To have an audience in the gallery space where the projection was positioned would be a suitable state for the work to be experienced. I found the physical presence of the projector, surrounded by landscape paintings, to be a powerful experience. Furthermore, having a laptop simultaneously play an unprojected version of the film would allow for an almost complete ingestion of my artistic idea. But as previously stated, the chief version of the work is the documented projection. On top of making the work more easily distributed, the documentary format offers a view of both the projection and the redesigned film. The rapid-cut editing refracted through the plastic material can only be observed when the gallery space is intruded and the camera lens is pointed directly at the light. The documented film cuts from this immersive view and two wider shots of the space. I believe that this final edit allows for the truest consumption of the work. Annet Dekker proposes that, in the field of documentation, ‘secondary and even auxiliary … documents can become part of or replace primary documents’ due to their ability to become ‘artworks in themselves’. This deconstruction of hierarchical methods of categorisation benefits the final form of Your Image. The primary document is unspecified; it could be the images taken by the character, the extracted footage, or the projection of this footage in space. This concern of the source document is alleviated by Dekker, as she places an equal importance on successive documentation of the work.

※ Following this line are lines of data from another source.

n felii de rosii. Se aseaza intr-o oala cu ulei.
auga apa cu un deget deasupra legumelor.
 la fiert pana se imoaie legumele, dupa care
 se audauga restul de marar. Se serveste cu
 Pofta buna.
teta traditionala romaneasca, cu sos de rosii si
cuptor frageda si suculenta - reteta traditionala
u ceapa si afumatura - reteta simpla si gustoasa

In an interview with Dekker, Matt Adams states that ‘documentation should advertise its lack of fidelity’. While the initial footage of the character was a faithful depiction of his image-making process, it has since been deconstructed and repurposed. In the video editing, footage deemed unappealing was removed. The audio clips were treated similarly, his words cut short just before they began to repeat or contradict themselves. More direct infidelity is observed in the work’s projection. As mentioned, the plastic was blended with a cropping of the original film to enhance its visual quality. The installation phase was conducted in silence as the score was only finished afterwards. The camera that was positioned in the gallery space was not the same one used to record the projection. Alongside these examples of inauthenticity, there are certain phases of the work that were removed entirely from its final form. An early draft involved situating the character in a natural setting, using the beam of the projector to illuminate leaves and the trunks of trees. The resulting image seemed contrived and ignorant of the natural splendour that the foliage already possessed. Unlike Adams’s documentary practice, these instances of infidelity and compromise were not advertised in my work. They are purposely concealed. In reflection, I support my decision but aim to incorporate the principle of documentary transparency in future projects.
The work is a response to the question of ownership, and therefore it is appropriate that I would be challenged in my handling of its form. Art across the disciplines of experimental film, sound, and installation influenced the practices that were involved in the film’s actualisation, and theories from a range of authors aided the convergence of the final piece. In the end, a simple question became a fascinating interdisciplinary experiment. On many occasions during the original shooting, my brother would forget that I was present. Lost in the creative process, he would occasionally turn away from the landscape and spot my camera, suddenly remembering that he was being recorded. The audio recordings that I extracted from our phone call were similarly recorded without his knowledge. In many ways, he was only included in the work involuntarily, his voice stolen, his image mine. However, through the process of creating Your Image is Mine, I have come to understand image ownership as something more nuanced than this. Interestingly, it is his own words that echo in my head, the final ones uttered before the speech becomes unintelligible. ‘I am also an owner. Not even just by having the footage but by seeing the footage there's an act of ownership.’ I believe there is some truth to these words.